Bounded contexts for testing AI agents

four levels of tests for AI agents, from unit test at the bottom to use case test at the top

Testing agents is difficult. An agent is not deterministic with predictable inputs and outputs given an environment. It decide it's actions in loop governed by an LLM and the output it produces is not directly verifiable.
It requires something that is verifiable for an agent in order to be testable.

The framing that helps me most is bounded context pattern, borrowed from DDD(domain driven design). The idea is that a large system is broken into separate pieces with explicit boundaries between them.
We can convert an agentic system into a bounded context. In order to test it, I define four levels of tests for an agent, and each level is an absraction built on confidence of the previous level.

Unit test
Integration test
Spec test
Use case test

A unit test checks one piece of logic in smallest isolation. A simple example is to test if API key is empty it returns blank api key error. These tests test most granular components and most business logic. They are fast and cheap, so we can run them after every change.

An integration test checks the integration between two boundaries. A simplest example is a database round trip. I save a reminder to a real postgres database, then read reminders back, and check the one I saved is there. If the code that writes and the code that reads disagree about the schema, a unit test on either side would still pass, but the integration test fails immediately.
I use testcontainers to simulate real postgres with schema migration and seed data to define a state. This integration test tests for the given state how would application logic executes.
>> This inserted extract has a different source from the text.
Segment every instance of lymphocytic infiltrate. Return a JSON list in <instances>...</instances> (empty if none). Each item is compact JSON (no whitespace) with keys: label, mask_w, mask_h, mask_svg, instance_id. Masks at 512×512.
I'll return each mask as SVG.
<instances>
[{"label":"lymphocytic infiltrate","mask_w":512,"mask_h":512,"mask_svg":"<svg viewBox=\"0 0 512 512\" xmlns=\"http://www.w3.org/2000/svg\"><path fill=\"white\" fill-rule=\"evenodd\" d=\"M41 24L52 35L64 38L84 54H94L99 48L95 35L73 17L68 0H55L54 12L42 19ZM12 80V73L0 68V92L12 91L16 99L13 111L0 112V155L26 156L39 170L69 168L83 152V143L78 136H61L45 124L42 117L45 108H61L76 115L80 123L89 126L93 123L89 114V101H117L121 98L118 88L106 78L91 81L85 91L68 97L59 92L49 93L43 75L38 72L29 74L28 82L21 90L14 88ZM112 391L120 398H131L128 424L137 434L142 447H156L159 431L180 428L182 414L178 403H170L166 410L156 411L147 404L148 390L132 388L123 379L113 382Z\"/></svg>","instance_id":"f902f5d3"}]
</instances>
A spec test checks a single workflow from the user's point of view. It's the boundary between the user and the whole agentic application. For example this is how I test the email search flow. I seed the email store with one email from Alice. I run the agent with "did I receive any email from alice today". The agent finds the email and writes a summary. The test passes if that summary matches what the email actually said. A unit test can't catch a bug here because the retrieval code works fine. An integration test can't catch it because the email really is in the store. Only a spec test sees whether the agent actually understood the email.
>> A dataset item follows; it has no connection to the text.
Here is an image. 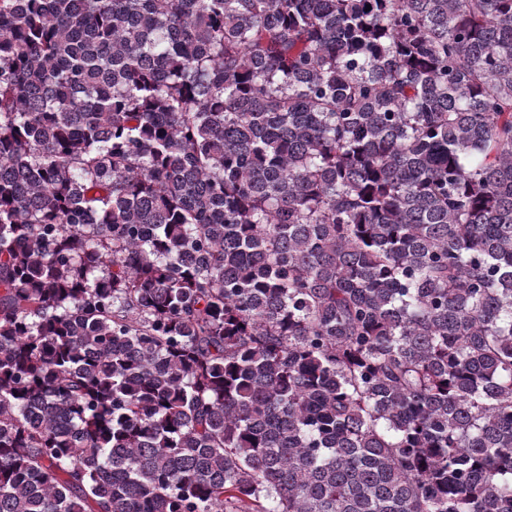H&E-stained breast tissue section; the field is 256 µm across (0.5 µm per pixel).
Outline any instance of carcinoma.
<instances>
[{"mask_svg":"<svg viewBox=\"0 0 512 512\" xmlns=\"http://www.w3.org/2000/svg\"><path fill=\"white\" fill-rule=\"evenodd\" d=\"M0 512H512V0H0Z\"/></svg>","mask_w":512,"mask_h":512,"instance_id":"cac0c4a2","label":"carcinoma"}]
</instances>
Asserting on spec tests is the hardest part because it touches real LLM calls. The LLMs are non deterministic. I check two things. First, did the right tool get called? I record the tool calls the agent made and compare them to what I expect. Second, does the summary actually match the email? For that I employ an LLM as judge. The judge reads the original email and the agent's summary and returns a pass or fail. This way the whole flow runs end to end with real LLM calls and simulated user actions, and the final answer is validated by a binary classification from the judge.

Finally, A use case test runs one full use case in a given domain end to end. It touches multiple spec workflows. Email use case is one example where agent can read email, prioritize them and reply to an email on user's behalf. A spec test checks that the agent's draft mentions the right person and topic. A use case test runs the full path receiving email from the client, informing user about the email, drafting a reply, asking for user approval, and the sending the email after the approval.

We do this by simulating the entire external tooling that is user specific. Ex. the send email call goes through the email tool layer into a dry-run sink so that nothing actually leaves the machine and no real email is sent. The test then reads the sink and asserts the recipient was [email protected] and the body mentions the budget meeting.

Overall, a unit test catches bugs in the core logic. An integration test catches bugs at the boundary. A spec test catches bugs if our agentic loop breaks. A use case test makes sure that a user will be able to use the agent for intended use case with all the wiring in place.